Alors même que les périls politiques (Brexit et élections américaines) et géopolitiques (Syrie, Libye, Yémen, Mer de Chine, Ukraine…) s’accumulent, le mois d’octobre ne justifie pas cette année sa sinistre réputation boursière puisque le CAC 40, l’Euro Stoxx 50 ou le S&P 500 gardent le contact avec des niveaux techniques réconfortants (4 500, 3 030 et 2 150 points), car situés au-dessus de leur médiane estivale ou à proximité de leur record absolu.

Le marché a absolument tout digéré ces derniers jours. A commencer par le redressement de la courbe des taux, puis la nouvelle glissade du yuan vers des planchers annuels (6,73 face au dollar) – la chute s’avérant d’ampleur comparable à celle de la mi-août 2015 ou janvier 2016.

La hausse du pétrole ne convainc personne

Le tout sur fond de hausse des prix du pétrole, dont chacun s’accorde à reconnaître qu’elle n’est en aucun cas liée à des perspectives d’accélération économique dans un avenir prévisible en Europe, aux Etats-Unis ou même en Chine (après les révisions à la baisse des objectifs de croissance du FMI, de l’OCDE et même de la Bundesbank).
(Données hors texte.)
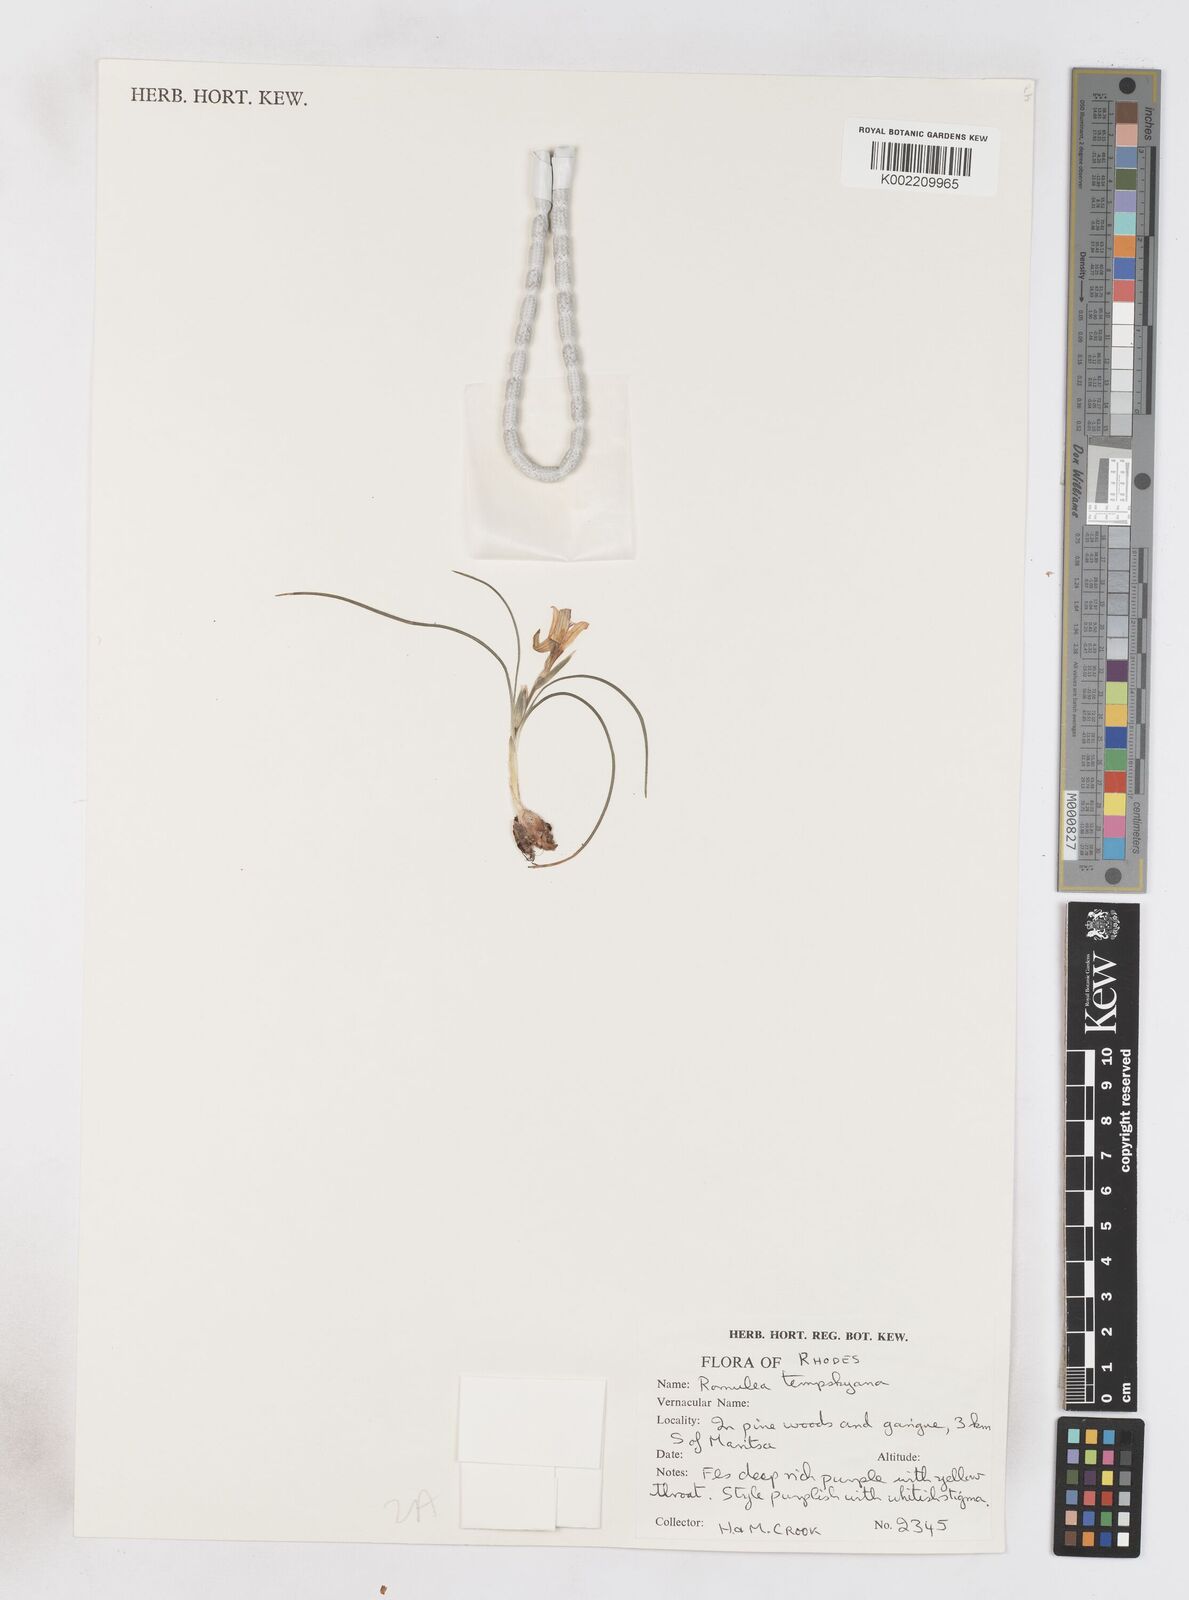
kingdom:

En l’absence de signaux de reprise, un renchérissement du coût de l’énergie n’est pas une bonne nouvelle pour les économies occidentales. On pourrait se consoler en considérant que les pays producteurs vont récupérer du pouvoir d’achat, mais la « force » du dollar – dans l’anticipation d’une hausse des taux par la Fed le 13 décembre prochain – va compliquer l’équation pour de nombreux pays émergents, du moins ceux qui ne produisent pas d’or noir et sont endettés en dollar.

Le lien symétrique entre le pétrole et le billet vert (lorsque l’un grimpe, l’autre se replie – et réciproquement) est invalidé depuis la mi-septembre. Cela fait une victime supplémentaire : l’or et, plus largement, les métaux précieux.

Le pétrole (WTI) vient de nouveau de buter sur les 51,5 $. Cela aurait pu constituer une incitation à quelque prise de bénéfices, l’accord de l’OPEP étant déjà dans les cours, voire surjoué. Cependant, une série d’éléments imprévus viennent se greffer dans le paysage, à commencer par un retour de l’instabilité politique au Koweït avec la dissolution surprise du parlement par l’émir régnant Sabah al-Ahmad al-Jabir al-Sabah, tandis que de nouveaux sabotages sur des pipelines nigérians vont affecter les capacités exportatrices du pays.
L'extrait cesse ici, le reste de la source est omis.